Le 05 novembre 2020, les organisations de la société civile qui se réunissent pour le suivi de la transparence et de l’effectivité des fonds alloués contre la pandémie du Covid19 , STEF, ont sorti le 3e bulletin d’information sur leurs actions. Cette parution rapporte les observations et les recommandations de la société civile dans le pilotage et la coordination de la lutte contre le COVID19.

Figurant parmi les piliers du Système National d’Intégrité (SNI), la société civile est un regroupement de citoyens engagés souhaitant apporter un changement positif face aux enjeux relatifs à la bonne gouvernance. Son rôle est d’éduquer, de sensibiliser, de mobiliser les acteurs, de mener des plaidoyers et d’influencer les politiques publiques pour l’intérêt général, de défendre les intérêts des citoyens, d’interpeller toute forme de dérives et de saisir les autorités et juridictions compétentes lorsqu’il le faut.
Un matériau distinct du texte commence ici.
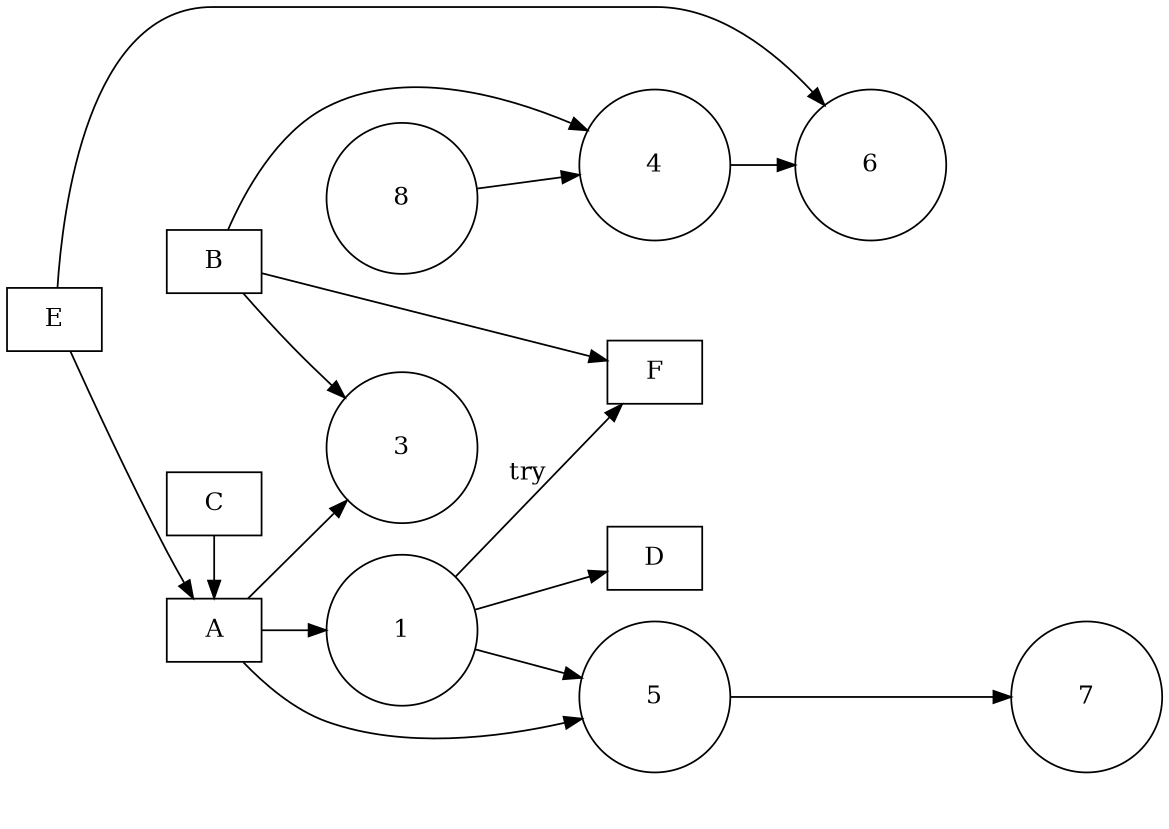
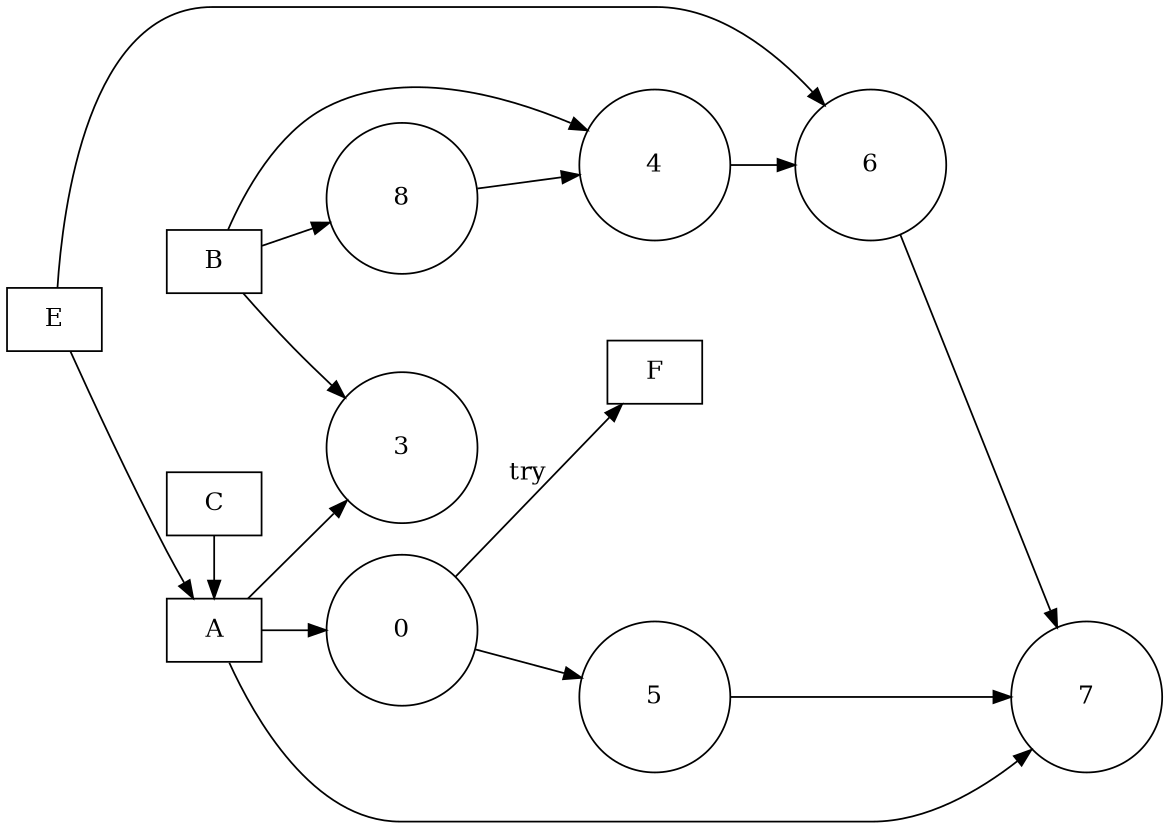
  digraph {
    fontname="DejaVu Serif"
    fontsize=10
    rankdir=LR
    node [fontname="DejaVu Serif" shape=circle fixedsize=true]
    edge [fontname="DejaVu Serif"]
    A [shape=box fixedsize=""]
    B [shape=box fixedsize=""]
    C [shape=box fixedsize=""]
-   1 [height=1.2 width=0.9]
+   1 [height=1.2 width=0.9 label=0]
    3 [height=1.2 width=0.9]
    5 [height=1.2 width=0.9]
    n7 [height=1.2 label=8 width=0.9]
    4 [height=1.2 width=0.9]
-   D [shape=box fixedsize=""]
    F [shape=box fixedsize=""]
    7 [height=1.2 width=0.9]
    6 [height=1.2 width=0.9]
    E [shape=box fixedsize=""]
    subgraph sub_1 {
      rank=same
      A
      B
      C
    }
    A -> 1
    A -> 3
-   A -> 5
+   A -> 7
    B -> 3
-   B -> F
+   B -> n7
    B -> 4
    C -> A
    1 -> 5
-   1 -> D
    1 -> F [label=try]
    5 -> 7
    n7 -> 4
    4 -> 6
+   6 -> 7
    E -> A
    E -> 6
  }
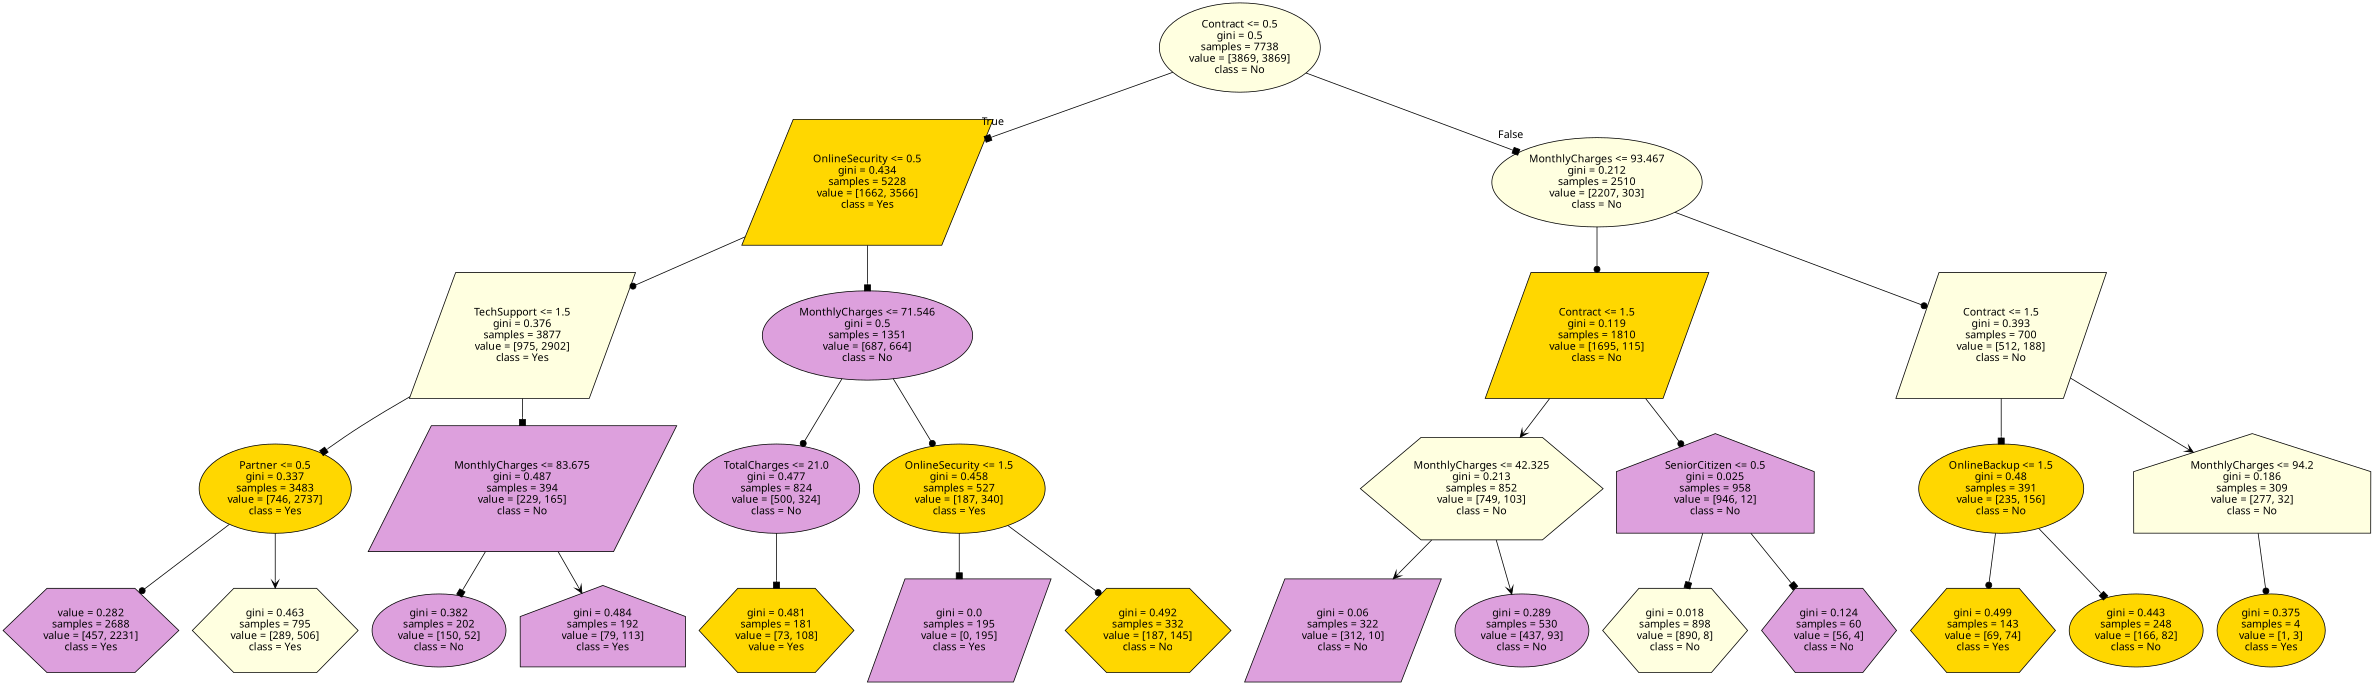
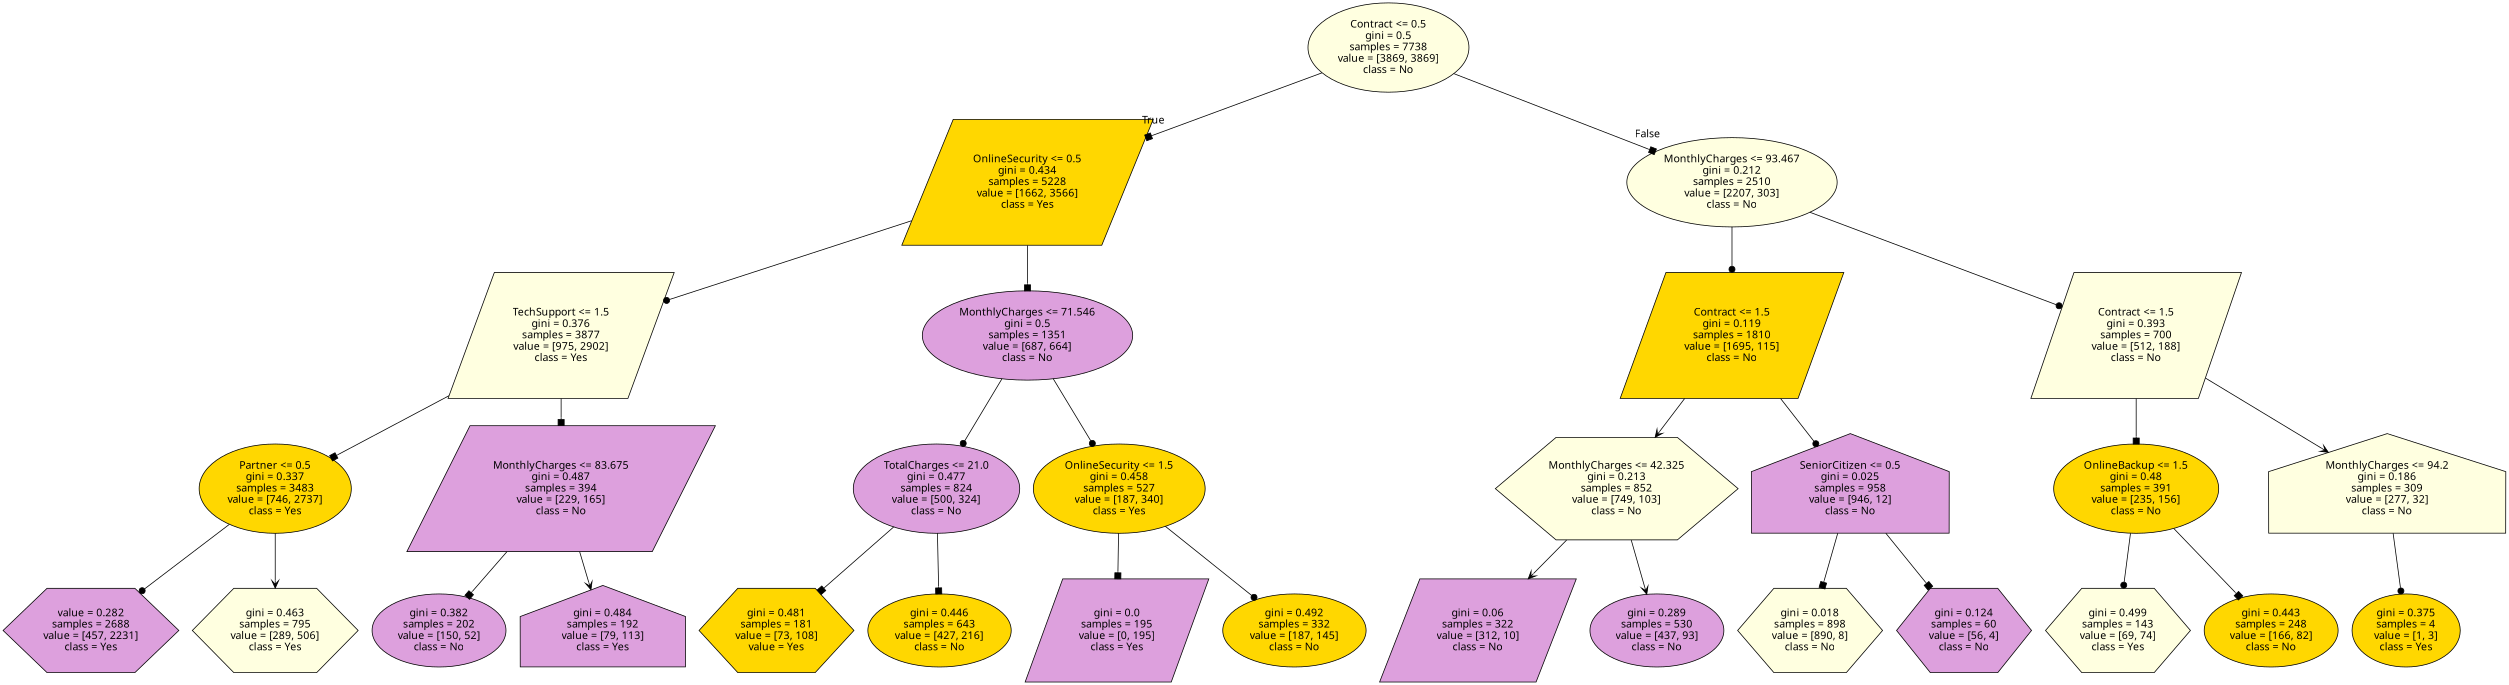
  digraph {
    fontname="Noto Sans"
    node [fillcolor=plum fontname="Noto Sans" shape=ellipse style=filled]
    edge [arrowhead=box fontname="Noto Sans"]
    n1 [fillcolor=lightyellow label="Contract <= 0.5\ngini = 0.5\nsamples = 7738\nvalue = [3869, 3869]\nclass = No"]
    n2 [fillcolor=gold label="OnlineSecurity <= 0.5\ngini = 0.434\nsamples = 5228\nvalue = [1662, 3566]\nclass = Yes" shape=parallelogram]
    n3 [fillcolor=lightyellow label="MonthlyCharges <= 93.467\ngini = 0.212\nsamples = 2510\nvalue = [2207, 303]\nclass = No"]
    n4 [fillcolor=lightyellow label="TechSupport <= 1.5\ngini = 0.376\nsamples = 3877\nvalue = [975, 2902]\nclass = Yes" shape=parallelogram]
    n5 [label="MonthlyCharges <= 71.546\ngini = 0.5\nsamples = 1351\nvalue = [687, 664]\nclass = No"]
    n6 [fillcolor=gold label="Contract <= 1.5\ngini = 0.119\nsamples = 1810\nvalue = [1695, 115]\nclass = No" shape=parallelogram]
    n7 [fillcolor=lightyellow label="Contract <= 1.5\ngini = 0.393\nsamples = 700\nvalue = [512, 188]\nclass = No" shape=parallelogram]
    n8 [fillcolor=gold label="Partner <= 0.5\ngini = 0.337\nsamples = 3483\nvalue = [746, 2737]\nclass = Yes"]
    n9 [label="MonthlyCharges <= 83.675\ngini = 0.487\nsamples = 394\nvalue = [229, 165]\nclass = No" shape=parallelogram]
    n10 [label="TotalCharges <= 21.0\ngini = 0.477\nsamples = 824\nvalue = [500, 324]\nclass = No"]
    n11 [fillcolor=gold label="OnlineSecurity <= 1.5\ngini = 0.458\nsamples = 527\nvalue = [187, 340]\nclass = Yes"]
    n12 [label="value = 0.282\nsamples = 2688\nvalue = [457, 2231]\nclass = Yes" shape=hexagon]
    n13 [fillcolor=lightyellow label="gini = 0.463\nsamples = 795\nvalue = [289, 506]\nclass = Yes" shape=hexagon]
    n14 [label="gini = 0.382\nsamples = 202\nvalue = [150, 52]\nclass = No"]
    n15 [label="gini = 0.484\nsamples = 192\nvalue = [79, 113]\nclass = Yes" shape=house]
    n16 [fillcolor=gold label="gini = 0.481\nsamples = 181\nvalue = [73, 108]\nvalue = Yes" shape=hexagon]
+   n17 [fillcolor=gold label="gini = 0.446\nsamples = 643\nvalue = [427, 216]\nclass = No"]
    n18 [label="gini = 0.0\nsamples = 195\nvalue = [0, 195]\nclass = Yes" shape=parallelogram]
-   n19 [fillcolor=gold label="gini = 0.492\nsamples = 332\nvalue = [187, 145]\nclass = No" shape=hexagon]
+   n19 [fillcolor=gold label="gini = 0.492\nsamples = 332\nvalue = [187, 145]\nclass = No"]
    n20 [fillcolor=lightyellow label="MonthlyCharges <= 42.325\ngini = 0.213\nsamples = 852\nvalue = [749, 103]\nclass = No" shape=hexagon]
    n21 [label="SeniorCitizen <= 0.5\ngini = 0.025\nsamples = 958\nvalue = [946, 12]\nclass = No" shape=house]
    n22 [fillcolor=gold label="OnlineBackup <= 1.5\ngini = 0.48\nsamples = 391\nvalue = [235, 156]\nclass = No"]
    n23 [fillcolor=lightyellow label="MonthlyCharges <= 94.2\ngini = 0.186\nsamples = 309\nvalue = [277, 32]\nclass = No" shape=house]
    n24 [label="gini = 0.06\nsamples = 322\nvalue = [312, 10]\nclass = No" shape=parallelogram]
    n25 [label="gini = 0.289\nsamples = 530\nvalue = [437, 93]\nclass = No"]
    n26 [fillcolor=lightyellow label="gini = 0.018\nsamples = 898\nvalue = [890, 8]\nclass = No" shape=hexagon]
    n27 [label="gini = 0.124\nsamples = 60\nvalue = [56, 4]\nclass = No" shape=hexagon]
-   n28 [fillcolor=gold label="gini = 0.499\nsamples = 143\nvalue = [69, 74]\nclass = Yes" shape=hexagon]
+   n28 [fillcolor=lightyellow label="gini = 0.499\nsamples = 143\nvalue = [69, 74]\nclass = Yes" shape=hexagon]
    n29 [fillcolor=gold label="gini = 0.443\nsamples = 248\nvalue = [166, 82]\nclass = No"]
    n30 [fillcolor=gold label="gini = 0.375\nsamples = 4\nvalue = [1, 3]\nclass = Yes"]
    n1 -> n2 [headlabel=True labelangle=45 labeldistance=2.5]
    n1 -> n3 [headlabel=False labelangle=-45 labeldistance=2.5]
    n2 -> n4 [arrowhead=dot]
    n2 -> n5
    n3 -> n6 [arrowhead=dot]
    n3 -> n7 [arrowhead=dot]
    n4 -> n8
    n4 -> n9
    n5 -> n10 [arrowhead=dot]
    n5 -> n11 [arrowhead=dot]
    n6 -> n20 [arrowhead=vee]
    n6 -> n21 [arrowhead=dot]
    n7 -> n22
    n7 -> n23 [arrowhead=vee]
    n8 -> n12 [arrowhead=dot]
    n8 -> n13 [arrowhead=vee]
    n9 -> n14
    n9 -> n15 [arrowhead=vee]
    n10 -> n16
+   n10 -> n17
    n11 -> n18
    n11 -> n19 [arrowhead=dot]
    n20 -> n24 [arrowhead=vee]
    n20 -> n25 [arrowhead=vee]
    n21 -> n26
    n21 -> n27
    n22 -> n28 [arrowhead=dot]
    n22 -> n29
    n23 -> n30 [arrowhead=dot]
  }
Du fait des impôts et taxes que les citoyens paient, de la liberté d’association accordée par la Constitution, du vote auquel chaque électeur participe et s’est attendu à bénéficier des actions de leaders politiques intègres et compétents, il est tout à fait légitime et légal que la société civile réclame la transparence et la redevabilité dans la gestion des fonds publics, et spécifiquement dans le cadre de la lutte contre la pandémie de COVID19.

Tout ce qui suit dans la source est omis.